**Work to be completed:** Please reproduce exactly the lines that begin the listing below, up to and including the line where "####Small Footprint" occurs.
========================
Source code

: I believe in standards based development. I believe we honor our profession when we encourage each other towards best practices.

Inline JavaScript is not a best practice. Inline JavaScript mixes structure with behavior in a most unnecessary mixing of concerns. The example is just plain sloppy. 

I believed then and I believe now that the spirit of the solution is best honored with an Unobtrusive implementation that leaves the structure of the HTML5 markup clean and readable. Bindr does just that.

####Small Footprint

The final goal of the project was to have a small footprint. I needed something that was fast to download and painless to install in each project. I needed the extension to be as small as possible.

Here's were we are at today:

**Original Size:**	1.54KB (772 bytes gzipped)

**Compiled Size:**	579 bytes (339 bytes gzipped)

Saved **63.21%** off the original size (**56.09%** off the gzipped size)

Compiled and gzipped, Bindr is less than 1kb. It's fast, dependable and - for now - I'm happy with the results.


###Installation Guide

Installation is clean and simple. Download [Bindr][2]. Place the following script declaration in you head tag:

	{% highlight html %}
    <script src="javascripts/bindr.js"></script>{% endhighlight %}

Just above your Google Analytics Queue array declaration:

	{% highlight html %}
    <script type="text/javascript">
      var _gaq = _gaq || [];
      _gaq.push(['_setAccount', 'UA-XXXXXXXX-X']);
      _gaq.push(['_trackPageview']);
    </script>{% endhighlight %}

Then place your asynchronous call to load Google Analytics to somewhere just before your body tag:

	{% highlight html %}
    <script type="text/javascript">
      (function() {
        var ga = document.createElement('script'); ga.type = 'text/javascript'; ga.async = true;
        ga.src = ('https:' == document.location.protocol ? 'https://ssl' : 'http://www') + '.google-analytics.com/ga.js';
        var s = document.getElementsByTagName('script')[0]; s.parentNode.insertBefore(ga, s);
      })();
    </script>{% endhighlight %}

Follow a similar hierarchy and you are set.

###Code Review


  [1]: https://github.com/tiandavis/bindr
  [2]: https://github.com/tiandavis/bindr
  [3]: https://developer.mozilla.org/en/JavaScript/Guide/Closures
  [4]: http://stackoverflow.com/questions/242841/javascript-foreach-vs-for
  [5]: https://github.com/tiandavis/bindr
========================
**Expected answer:**
Source code

: I believe in standards based development. I believe we honor our profession when we encourage each other towards best practices.

Inline JavaScript is not a best practice. Inline JavaScript mixes structure with behavior in a most unnecessary mixing of concerns. The example is just plain sloppy. 

I believed then and I believe now that the spirit of the solution is best honored with an Unobtrusive implementation that leaves the structure of the HTML5 markup clean and readable. Bindr does just that.

####Small Footprint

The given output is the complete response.